I have written a chapter about what happened to me when I spoke out. It tells how I was demonised, ostracised, bullied, and harassed for speaking up for the rights of women and lesbians and how I had to fight against attempts to have me suspended or expelled from the SNP.  It does not reflect well on those who did the bullying or on the leadership of Nicola Sturgeon who famously said the views of women like me were “not valid” and tried to brand us a racists and homophobes as well as transphobes.

People sometimes ask me why I have stayed in the SNP despite this treatment. The answer is quite simple. Firstly, one should never give in to bullies. Secondly, the SNP was founded by intellectuals, artists, poets, and thinkers. The lack of debate and the Stalinist adherence to the leadership line which was expected in the Sturgeon years would have been anathema to them.  Thirdly, I knew that this ideology had been adopted without any proper debate or discussion in the party and that many activists and members were very unhappy about it although they were afraid to say so.  Finally, I knew that the policies being advanced would be damaging to my party and my country as well as women, girls and LGB people and I felt it was my duty to stay and fight against them. I still do.

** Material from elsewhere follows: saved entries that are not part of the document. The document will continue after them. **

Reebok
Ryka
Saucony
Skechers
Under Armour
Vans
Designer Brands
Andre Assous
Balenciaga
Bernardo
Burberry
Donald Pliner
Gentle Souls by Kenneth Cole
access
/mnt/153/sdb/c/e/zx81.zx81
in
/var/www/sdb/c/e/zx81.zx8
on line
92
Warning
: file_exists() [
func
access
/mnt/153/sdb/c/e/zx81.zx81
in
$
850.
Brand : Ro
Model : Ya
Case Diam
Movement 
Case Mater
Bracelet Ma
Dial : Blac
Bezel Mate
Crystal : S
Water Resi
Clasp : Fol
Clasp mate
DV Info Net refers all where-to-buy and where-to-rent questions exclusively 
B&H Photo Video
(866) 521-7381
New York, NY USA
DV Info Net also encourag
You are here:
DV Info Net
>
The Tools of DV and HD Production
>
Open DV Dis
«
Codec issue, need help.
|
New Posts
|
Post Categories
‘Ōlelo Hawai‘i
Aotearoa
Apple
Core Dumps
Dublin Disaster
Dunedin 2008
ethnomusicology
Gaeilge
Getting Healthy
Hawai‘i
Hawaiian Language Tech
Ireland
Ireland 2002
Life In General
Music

I am pleased that under the leadership of Humza Yousaf and now John Swinney steps have been taken to distance the SNP from Nicola Sturgeon’s approach on this issue, to encourage respectful debate and an end to the demonising of women who dare to dissent.  I am hopeful that things will now start to improve in the SNP.

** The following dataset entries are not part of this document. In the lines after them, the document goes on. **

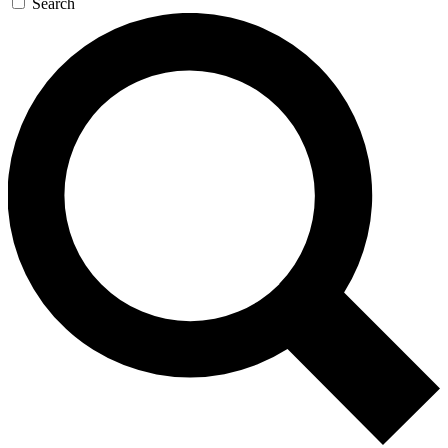
Search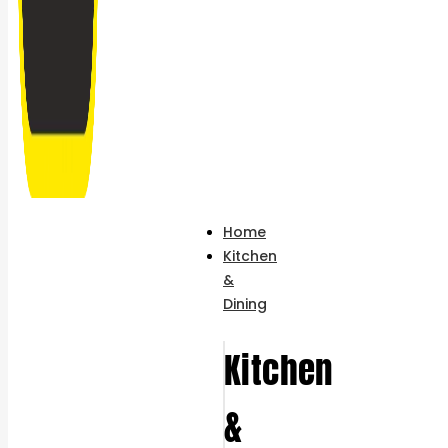
Home
Kitchen
&
Dining
Kitchen
&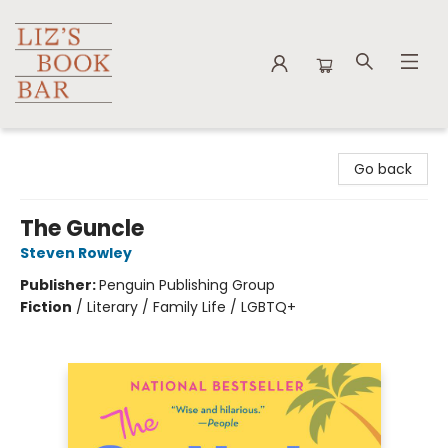
Liz's Book Bar
Go back
The Guncle
Steven Rowley
Publisher:
Penguin Publishing Group
Fiction
/
Literary / Family Life / LGBTQ+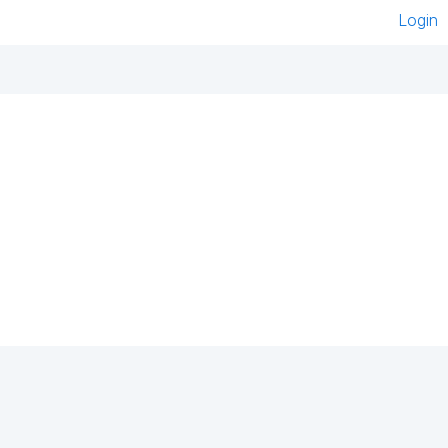
Login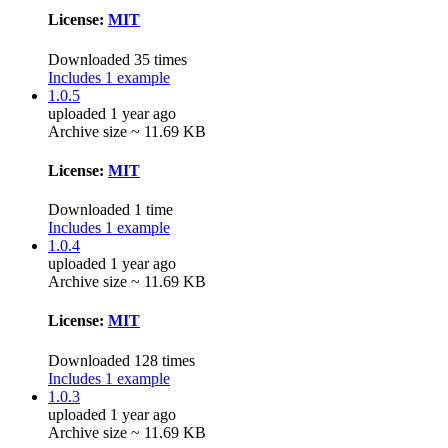
License:
MIT
Downloaded 35 times
Includes 1 example
1.0.5
uploaded 1 year ago
Archive size ~ 11.69 KB
License:
MIT
Downloaded 1 time
Includes 1 example
1.0.4
uploaded 1 year ago
Archive size ~ 11.69 KB
License:
MIT
Downloaded 128 times
Includes 1 example
1.0.3
uploaded 1 year ago
Archive size ~ 11.69 KB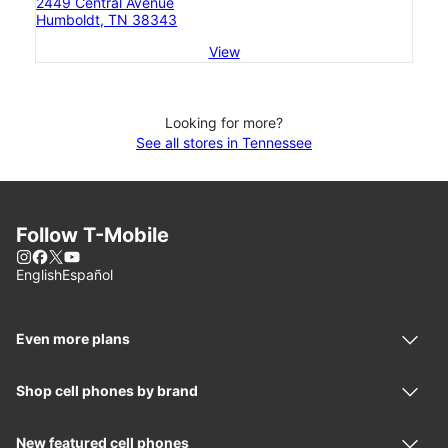
2449 Central Avenue
Humboldt, TN 38343
View
Looking for more?
See all stores in Tennessee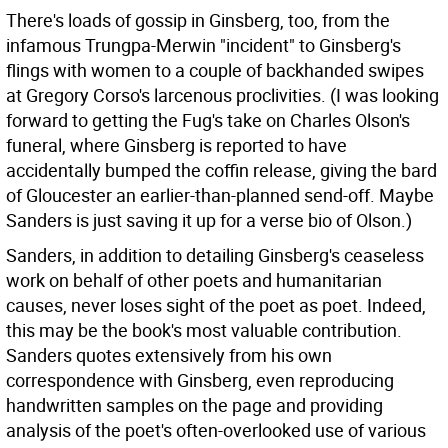
There's loads of gossip in Ginsberg, too, from the
infamous Trungpa-Merwin "incident" to Ginsberg's
flings with women to a couple of backhanded swipes
at Gregory Corso's larcenous proclivities. (I was looking
forward to getting the Fug's take on Charles Olson's
funeral, where Ginsberg is reported to have
accidentally bumped the coffin release, giving the bard
of Gloucester an earlier-than-planned send-off. Maybe
Sanders is just saving it up for a verse bio of Olson.)
Sanders, in addition to detailing Ginsberg's ceaseless
work on behalf of other poets and humanitarian
causes, never loses sight of the poet as poet. Indeed,
this may be the book's most valuable contribution.
Sanders quotes extensively from his own
correspondence with Ginsberg, even reproducing
handwritten samples on the page and providing
analysis of the poet's often-overlooked use of various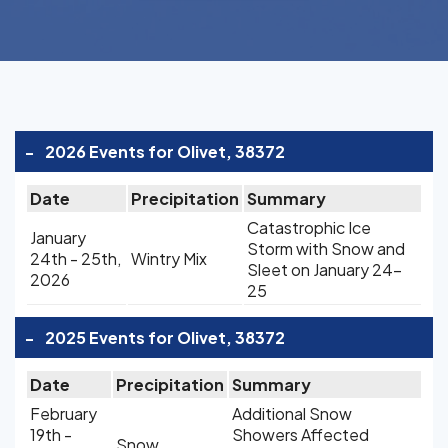
-
2026 Events for Olivet, 38372
Date
Precipitation
Summary
Catastrophic Ice
January
Storm with Snow and
24th - 25th,
Wintry Mix
Sleet on January 24-
2026
25
-
2025 Events for Olivet, 38372
Date
Precipitation
Summary
February
Additional Snow
19th -
Showers Affected
Snow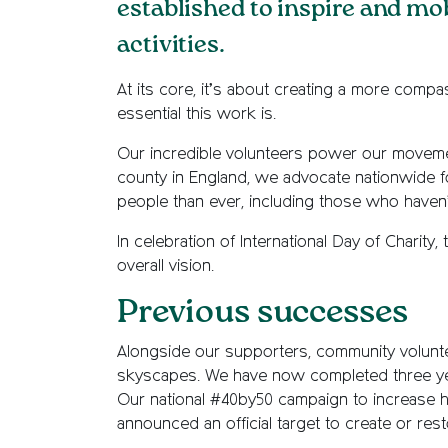
established to inspire and mo
activities.
At its core, it’s about creating a more comp
essential this work is.
Our incredible volunteers power our movemen
county in England, we advocate nationwide fo
people than ever, including those who haven’
In celebration of International Day of Chari
overall vision.
Previous successes
Alongside our supporters, community volunte
skyscapes. We have now completed three ye
Our national #40by50 campaign to increase 
announced an official target to create or re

However, the lessons which need to be learned from this book go way beyond the SNP.  Politicians from all political parties demonised the Women Who Wouldn’t Wheesht while lionising trans activists some of whom subsequently turned out to have rather unsavoury histories. And yes, Alex Cole Hamilton, I am thinking of you.  The Scottish Green party, unable to cope with the fact that the tide is turning on this ideology, recently expelled several longstanding activists for daring to speak up for women’s rights.

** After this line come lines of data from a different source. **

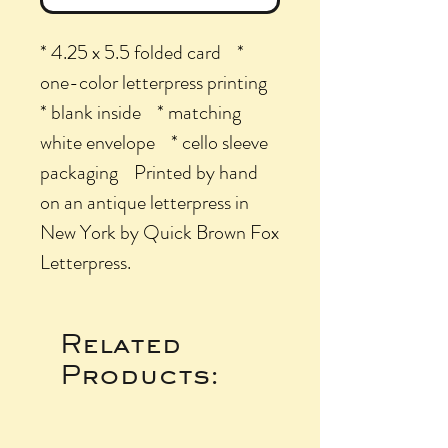
* 4.25 x 5.5 folded card *
one-color letterpress printing
* blank inside * matching
white envelope * cello sleeve
packaging Printed by hand
on an antique letterpress in
New York by Quick Brown Fox
Letterpress.
Related
Products: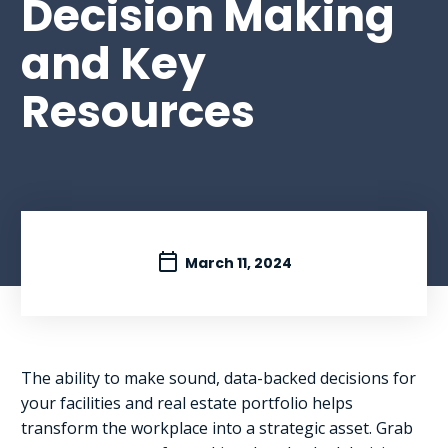
Decision Making
and Key
Resources
March 11, 2024
The ability to make sound, data-backed decisions for
your facilities and real estate portfolio helps
transform the workplace into a strategic asset. Grab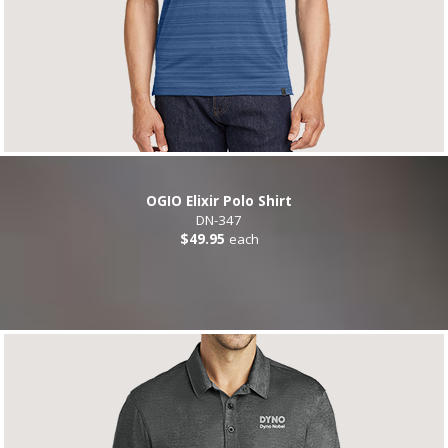
OGIO Elixir Polo Shirt
DN-347
$49.95
each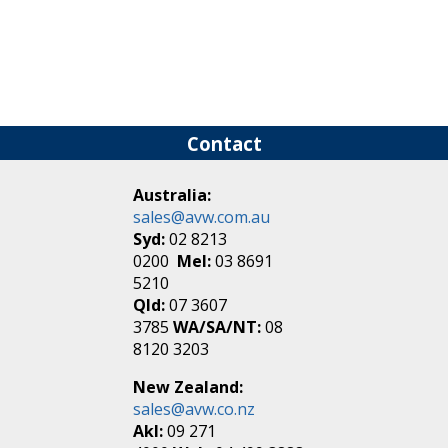
Contact
Australia:
sales@avw.com.au
Syd:
02 8213
0200
Mel:
03 8691
5210
Qld:
07 3607
3785
WA/SA/NT:
08
8120 3203
New Zealand:
sales@avw.co.nz
Akl:
09 271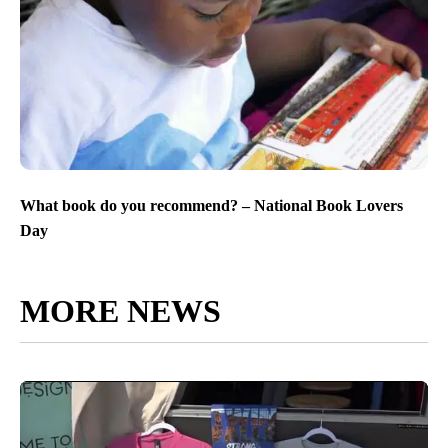
What book do you recommend? – National Book Lovers
Day
MORE NEWS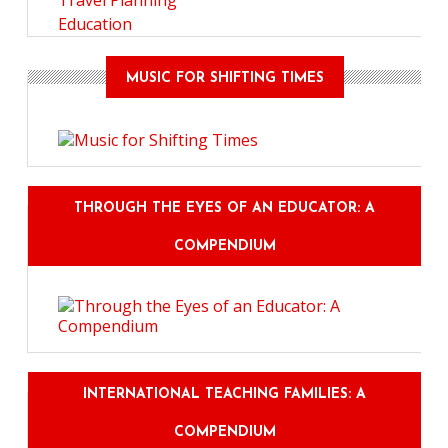
Travel Planning
Education
MUSIC FOR SHIFTING TIMES
THROUGH THE EYES OF AN EDUCATOR: A
COMPENDIUM
INTERNATIONAL TEACHING FAMILIES: A
COMPENDIUM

There are also lessons to be learned for the Scottish parliament particularly as it approaches its 25th anniversary and for candidates in the UK General Election. Shallow virtue signalling is no substitute for evidence-based policy making.   Human rights are universal. Sometimes rights conflict, compromise is necessary but compromises that destroy the rights of one group in favour of another are unfair. There is no hierarchy of protected characteristics under the Equality Act and care must be taken to ensure that policy and legislation does not discriminate against one protected characteristic such as sex or sexual orientation in favour of another such as gender reassignment. Safeguarding matters should never be ignored.

Parliamentary committees whose job it is to scrutinise legislation should not be made up of partisan zealots who are only interested in one side of the argument. Parliamentarians are elected to legislate for all, to sift complex information and to weigh difficult choices. We need people in our parliaments who are prepared to do that and who won’t just follow party or lobbyists lines without demur.

Above all, Scotland needs to do politics better in future.